Scan the material for the word "lines", and copy each line where it shows up.
---+---
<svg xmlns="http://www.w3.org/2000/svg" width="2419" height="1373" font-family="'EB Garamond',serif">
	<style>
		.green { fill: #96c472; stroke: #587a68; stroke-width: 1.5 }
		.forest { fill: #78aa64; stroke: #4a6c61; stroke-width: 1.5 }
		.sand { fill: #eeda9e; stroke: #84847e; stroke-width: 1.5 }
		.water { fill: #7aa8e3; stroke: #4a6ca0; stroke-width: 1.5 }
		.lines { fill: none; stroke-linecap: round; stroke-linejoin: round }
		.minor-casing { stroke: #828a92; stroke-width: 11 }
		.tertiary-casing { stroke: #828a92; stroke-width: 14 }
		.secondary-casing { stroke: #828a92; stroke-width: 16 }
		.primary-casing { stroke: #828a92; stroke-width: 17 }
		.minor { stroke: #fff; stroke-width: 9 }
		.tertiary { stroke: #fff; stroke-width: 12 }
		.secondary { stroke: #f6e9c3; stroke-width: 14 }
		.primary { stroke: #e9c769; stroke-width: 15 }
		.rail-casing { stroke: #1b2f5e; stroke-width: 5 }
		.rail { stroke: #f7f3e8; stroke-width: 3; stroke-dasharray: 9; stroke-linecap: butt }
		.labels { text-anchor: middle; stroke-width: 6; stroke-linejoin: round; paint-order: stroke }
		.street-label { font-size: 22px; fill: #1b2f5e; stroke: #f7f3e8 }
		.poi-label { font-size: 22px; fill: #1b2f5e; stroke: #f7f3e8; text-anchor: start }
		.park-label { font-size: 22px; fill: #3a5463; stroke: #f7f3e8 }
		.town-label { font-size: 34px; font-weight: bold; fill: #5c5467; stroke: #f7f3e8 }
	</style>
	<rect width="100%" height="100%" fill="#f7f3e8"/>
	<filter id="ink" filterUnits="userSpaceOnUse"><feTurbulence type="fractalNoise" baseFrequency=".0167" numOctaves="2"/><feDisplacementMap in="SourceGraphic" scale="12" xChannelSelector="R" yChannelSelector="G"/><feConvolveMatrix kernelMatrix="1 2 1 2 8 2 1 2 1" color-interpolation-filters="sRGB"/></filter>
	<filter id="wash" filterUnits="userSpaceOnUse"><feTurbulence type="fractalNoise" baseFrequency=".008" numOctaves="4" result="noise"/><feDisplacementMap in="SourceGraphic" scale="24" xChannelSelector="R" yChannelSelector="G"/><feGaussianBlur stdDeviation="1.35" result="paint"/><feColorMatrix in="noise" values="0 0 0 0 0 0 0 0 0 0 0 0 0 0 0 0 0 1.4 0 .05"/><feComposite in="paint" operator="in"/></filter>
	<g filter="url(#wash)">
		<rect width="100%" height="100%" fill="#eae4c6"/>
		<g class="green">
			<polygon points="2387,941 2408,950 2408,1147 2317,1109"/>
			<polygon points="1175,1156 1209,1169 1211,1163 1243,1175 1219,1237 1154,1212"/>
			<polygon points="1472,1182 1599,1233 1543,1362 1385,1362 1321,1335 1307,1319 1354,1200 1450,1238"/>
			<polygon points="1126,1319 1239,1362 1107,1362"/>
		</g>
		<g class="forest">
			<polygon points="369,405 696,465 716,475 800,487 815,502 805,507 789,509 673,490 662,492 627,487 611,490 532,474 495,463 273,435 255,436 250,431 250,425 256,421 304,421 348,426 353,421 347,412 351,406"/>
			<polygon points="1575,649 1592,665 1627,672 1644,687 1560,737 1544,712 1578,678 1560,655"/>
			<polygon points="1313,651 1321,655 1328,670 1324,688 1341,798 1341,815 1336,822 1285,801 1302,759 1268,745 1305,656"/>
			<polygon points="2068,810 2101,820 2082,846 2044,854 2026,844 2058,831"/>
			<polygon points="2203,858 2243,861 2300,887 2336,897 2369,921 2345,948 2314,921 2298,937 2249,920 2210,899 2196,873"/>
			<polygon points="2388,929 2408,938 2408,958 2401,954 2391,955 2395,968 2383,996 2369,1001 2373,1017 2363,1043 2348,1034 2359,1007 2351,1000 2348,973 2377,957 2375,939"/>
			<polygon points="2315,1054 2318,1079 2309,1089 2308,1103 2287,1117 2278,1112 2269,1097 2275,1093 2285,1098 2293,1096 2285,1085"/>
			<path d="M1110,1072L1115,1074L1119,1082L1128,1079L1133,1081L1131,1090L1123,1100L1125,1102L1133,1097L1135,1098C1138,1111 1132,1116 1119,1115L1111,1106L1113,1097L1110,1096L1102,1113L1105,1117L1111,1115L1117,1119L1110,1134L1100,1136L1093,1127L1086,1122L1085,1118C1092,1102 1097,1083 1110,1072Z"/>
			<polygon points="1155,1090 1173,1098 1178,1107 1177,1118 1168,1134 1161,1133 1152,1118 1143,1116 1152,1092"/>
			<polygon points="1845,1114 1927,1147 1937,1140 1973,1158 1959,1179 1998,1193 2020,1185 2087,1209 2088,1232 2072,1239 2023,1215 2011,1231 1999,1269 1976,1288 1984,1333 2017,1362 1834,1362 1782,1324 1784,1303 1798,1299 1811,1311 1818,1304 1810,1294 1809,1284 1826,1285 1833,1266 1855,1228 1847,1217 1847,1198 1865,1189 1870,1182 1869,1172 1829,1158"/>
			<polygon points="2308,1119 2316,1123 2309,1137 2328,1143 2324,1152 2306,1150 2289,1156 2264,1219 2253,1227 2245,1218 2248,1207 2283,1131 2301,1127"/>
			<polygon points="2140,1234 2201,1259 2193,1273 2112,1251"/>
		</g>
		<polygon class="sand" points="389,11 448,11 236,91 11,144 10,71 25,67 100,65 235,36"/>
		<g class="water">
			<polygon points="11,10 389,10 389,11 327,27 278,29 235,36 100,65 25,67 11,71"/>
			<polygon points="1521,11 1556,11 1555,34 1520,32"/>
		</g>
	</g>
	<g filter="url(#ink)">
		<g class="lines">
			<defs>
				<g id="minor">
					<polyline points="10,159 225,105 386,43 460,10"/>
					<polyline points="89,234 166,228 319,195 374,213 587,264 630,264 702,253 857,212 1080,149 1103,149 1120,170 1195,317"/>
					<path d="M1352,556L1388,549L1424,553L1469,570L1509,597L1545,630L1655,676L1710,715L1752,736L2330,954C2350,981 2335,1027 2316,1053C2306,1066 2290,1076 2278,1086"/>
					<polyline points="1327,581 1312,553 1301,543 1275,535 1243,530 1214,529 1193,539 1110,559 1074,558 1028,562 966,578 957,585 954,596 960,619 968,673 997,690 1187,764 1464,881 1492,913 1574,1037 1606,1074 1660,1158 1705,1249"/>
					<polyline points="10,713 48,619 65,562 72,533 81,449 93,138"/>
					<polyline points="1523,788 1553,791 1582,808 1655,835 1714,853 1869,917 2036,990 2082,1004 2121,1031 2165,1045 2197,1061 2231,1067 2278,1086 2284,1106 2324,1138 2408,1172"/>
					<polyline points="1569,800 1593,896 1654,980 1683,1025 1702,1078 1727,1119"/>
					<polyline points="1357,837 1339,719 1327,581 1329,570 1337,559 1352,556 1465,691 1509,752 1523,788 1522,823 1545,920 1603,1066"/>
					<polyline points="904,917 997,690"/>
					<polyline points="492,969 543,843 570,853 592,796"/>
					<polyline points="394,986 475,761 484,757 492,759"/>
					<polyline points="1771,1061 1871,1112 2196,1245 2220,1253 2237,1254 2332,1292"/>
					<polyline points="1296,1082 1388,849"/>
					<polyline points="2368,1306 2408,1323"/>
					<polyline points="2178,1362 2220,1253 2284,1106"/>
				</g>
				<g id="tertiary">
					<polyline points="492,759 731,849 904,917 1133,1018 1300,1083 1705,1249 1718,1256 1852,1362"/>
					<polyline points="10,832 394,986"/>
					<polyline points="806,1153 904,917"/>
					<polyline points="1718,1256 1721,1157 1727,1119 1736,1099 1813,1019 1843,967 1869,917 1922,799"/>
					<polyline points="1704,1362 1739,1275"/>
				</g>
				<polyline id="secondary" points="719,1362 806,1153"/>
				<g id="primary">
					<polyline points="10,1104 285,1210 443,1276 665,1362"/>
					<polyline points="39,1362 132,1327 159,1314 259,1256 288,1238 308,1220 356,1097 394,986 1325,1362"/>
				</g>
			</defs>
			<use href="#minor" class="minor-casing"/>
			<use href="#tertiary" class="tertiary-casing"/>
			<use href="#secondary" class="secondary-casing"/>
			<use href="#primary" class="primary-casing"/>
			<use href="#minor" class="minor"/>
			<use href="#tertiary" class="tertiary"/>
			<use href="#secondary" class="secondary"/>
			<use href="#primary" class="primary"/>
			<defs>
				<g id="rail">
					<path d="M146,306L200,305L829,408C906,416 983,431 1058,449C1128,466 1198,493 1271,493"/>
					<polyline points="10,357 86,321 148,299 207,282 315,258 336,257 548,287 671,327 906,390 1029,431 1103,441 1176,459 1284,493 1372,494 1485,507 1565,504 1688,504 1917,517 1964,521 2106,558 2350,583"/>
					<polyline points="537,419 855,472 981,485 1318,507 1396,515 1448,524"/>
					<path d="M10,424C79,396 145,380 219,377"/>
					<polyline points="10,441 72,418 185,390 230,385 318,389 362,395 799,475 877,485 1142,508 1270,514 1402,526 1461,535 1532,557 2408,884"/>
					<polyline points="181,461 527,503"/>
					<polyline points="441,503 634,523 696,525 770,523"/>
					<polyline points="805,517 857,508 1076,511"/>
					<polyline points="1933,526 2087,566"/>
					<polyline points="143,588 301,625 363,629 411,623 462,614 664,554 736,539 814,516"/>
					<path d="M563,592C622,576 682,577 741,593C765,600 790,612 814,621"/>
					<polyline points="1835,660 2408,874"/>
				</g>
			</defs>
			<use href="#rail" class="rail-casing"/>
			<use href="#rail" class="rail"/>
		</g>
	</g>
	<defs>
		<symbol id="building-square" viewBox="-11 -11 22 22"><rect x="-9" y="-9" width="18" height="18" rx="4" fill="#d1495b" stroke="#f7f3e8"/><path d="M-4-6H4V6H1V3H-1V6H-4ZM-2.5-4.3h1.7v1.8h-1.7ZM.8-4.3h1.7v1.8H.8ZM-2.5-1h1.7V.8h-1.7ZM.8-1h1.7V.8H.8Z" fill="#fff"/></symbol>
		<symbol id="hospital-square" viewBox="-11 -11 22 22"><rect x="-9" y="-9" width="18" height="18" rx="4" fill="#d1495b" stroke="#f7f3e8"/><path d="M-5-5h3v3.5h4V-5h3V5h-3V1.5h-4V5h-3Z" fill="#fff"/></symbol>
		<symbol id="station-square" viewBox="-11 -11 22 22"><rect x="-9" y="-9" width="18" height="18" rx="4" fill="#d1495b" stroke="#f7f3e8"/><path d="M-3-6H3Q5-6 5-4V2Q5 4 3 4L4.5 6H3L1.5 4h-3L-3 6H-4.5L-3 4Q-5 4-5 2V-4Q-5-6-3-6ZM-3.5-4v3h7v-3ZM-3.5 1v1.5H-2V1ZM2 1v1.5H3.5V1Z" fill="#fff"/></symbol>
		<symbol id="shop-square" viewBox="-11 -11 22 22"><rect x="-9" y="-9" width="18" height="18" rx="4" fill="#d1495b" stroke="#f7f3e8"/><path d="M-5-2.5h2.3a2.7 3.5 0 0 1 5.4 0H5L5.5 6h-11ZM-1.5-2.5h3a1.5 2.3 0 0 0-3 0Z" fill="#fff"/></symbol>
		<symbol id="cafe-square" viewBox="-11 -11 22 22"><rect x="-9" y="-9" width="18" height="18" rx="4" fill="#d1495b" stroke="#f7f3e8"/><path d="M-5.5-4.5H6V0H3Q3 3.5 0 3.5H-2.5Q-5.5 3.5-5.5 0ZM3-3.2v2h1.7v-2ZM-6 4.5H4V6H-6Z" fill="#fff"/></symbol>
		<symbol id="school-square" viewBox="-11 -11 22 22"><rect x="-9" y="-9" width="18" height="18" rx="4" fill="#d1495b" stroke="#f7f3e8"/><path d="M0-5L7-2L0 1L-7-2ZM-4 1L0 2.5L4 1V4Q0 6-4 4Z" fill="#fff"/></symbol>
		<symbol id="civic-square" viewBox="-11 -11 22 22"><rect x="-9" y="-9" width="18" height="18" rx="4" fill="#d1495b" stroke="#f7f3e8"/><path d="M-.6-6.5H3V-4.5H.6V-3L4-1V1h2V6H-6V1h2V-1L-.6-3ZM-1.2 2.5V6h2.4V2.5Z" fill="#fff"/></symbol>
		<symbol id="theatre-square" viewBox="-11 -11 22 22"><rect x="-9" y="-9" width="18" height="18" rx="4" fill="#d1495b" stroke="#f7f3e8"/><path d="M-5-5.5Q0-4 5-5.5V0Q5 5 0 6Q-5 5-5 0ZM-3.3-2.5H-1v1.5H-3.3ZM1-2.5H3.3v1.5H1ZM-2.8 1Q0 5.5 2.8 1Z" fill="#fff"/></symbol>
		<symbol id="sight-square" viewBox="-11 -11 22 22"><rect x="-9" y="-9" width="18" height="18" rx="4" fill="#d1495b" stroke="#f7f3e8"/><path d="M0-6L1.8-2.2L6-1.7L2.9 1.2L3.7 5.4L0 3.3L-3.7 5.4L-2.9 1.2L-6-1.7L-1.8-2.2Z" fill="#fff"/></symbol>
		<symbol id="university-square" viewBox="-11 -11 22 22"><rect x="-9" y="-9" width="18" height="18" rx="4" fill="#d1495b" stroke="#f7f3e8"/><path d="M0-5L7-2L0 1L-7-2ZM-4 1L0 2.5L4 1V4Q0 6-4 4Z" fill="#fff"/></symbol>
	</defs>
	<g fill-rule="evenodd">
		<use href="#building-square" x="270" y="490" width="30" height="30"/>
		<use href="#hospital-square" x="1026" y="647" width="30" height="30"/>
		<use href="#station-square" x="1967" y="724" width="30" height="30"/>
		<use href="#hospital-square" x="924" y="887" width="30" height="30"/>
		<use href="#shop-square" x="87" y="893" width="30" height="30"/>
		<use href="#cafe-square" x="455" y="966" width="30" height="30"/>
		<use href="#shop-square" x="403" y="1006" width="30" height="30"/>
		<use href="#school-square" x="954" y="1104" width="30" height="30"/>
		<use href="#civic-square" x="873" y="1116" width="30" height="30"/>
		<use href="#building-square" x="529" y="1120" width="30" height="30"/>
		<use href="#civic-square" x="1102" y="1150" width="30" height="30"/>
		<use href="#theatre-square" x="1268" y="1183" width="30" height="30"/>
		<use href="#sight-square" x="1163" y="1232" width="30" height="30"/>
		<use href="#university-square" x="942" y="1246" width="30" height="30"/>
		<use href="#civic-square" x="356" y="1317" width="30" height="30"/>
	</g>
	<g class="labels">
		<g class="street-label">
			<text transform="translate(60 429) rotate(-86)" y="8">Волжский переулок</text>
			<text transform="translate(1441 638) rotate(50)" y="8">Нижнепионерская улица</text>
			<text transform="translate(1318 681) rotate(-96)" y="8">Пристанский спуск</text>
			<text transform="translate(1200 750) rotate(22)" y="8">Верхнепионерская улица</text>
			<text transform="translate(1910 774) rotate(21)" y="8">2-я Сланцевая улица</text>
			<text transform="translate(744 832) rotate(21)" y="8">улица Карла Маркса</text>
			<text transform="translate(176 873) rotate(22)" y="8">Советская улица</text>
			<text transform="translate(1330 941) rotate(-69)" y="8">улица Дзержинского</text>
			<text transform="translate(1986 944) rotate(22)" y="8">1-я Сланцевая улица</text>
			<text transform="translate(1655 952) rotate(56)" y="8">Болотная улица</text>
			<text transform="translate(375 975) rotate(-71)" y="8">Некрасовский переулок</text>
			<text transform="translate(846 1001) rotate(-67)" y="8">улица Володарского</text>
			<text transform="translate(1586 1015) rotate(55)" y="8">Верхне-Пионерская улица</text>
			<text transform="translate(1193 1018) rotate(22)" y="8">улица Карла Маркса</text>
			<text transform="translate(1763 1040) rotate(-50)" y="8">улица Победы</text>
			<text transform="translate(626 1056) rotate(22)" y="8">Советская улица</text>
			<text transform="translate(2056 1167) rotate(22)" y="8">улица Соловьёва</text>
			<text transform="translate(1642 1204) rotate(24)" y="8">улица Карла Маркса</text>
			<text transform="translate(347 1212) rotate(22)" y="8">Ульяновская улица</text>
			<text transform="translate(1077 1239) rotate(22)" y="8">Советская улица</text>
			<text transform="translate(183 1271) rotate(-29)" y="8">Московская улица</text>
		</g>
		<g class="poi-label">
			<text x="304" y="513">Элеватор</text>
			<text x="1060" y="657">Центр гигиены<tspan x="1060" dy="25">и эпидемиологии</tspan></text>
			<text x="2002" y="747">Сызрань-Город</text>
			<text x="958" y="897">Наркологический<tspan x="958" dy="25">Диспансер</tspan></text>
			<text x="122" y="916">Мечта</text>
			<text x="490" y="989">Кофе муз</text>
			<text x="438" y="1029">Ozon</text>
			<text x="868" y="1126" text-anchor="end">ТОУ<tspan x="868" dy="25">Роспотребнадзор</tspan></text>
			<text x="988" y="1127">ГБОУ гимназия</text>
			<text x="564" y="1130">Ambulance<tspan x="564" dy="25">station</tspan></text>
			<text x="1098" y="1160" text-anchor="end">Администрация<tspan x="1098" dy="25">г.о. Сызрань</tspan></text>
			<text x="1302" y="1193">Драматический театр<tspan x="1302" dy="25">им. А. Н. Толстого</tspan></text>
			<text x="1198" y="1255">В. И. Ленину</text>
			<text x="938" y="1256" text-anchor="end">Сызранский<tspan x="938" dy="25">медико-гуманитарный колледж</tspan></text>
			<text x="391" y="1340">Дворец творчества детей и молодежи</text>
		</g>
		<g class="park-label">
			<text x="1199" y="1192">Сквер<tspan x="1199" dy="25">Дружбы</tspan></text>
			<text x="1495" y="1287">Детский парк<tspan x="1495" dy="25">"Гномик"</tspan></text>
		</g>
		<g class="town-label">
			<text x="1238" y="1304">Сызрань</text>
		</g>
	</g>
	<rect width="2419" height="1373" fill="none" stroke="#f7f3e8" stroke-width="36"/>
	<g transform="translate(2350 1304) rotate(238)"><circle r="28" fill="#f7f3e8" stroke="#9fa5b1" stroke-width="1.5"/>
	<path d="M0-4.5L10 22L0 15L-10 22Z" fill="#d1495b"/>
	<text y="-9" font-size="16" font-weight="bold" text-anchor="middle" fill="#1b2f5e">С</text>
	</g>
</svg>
---+---
→ EXERCISE RESPONSE:
		.lines { fill: none; stroke-linecap: round; stroke-linejoin: round }
		<g class="lines">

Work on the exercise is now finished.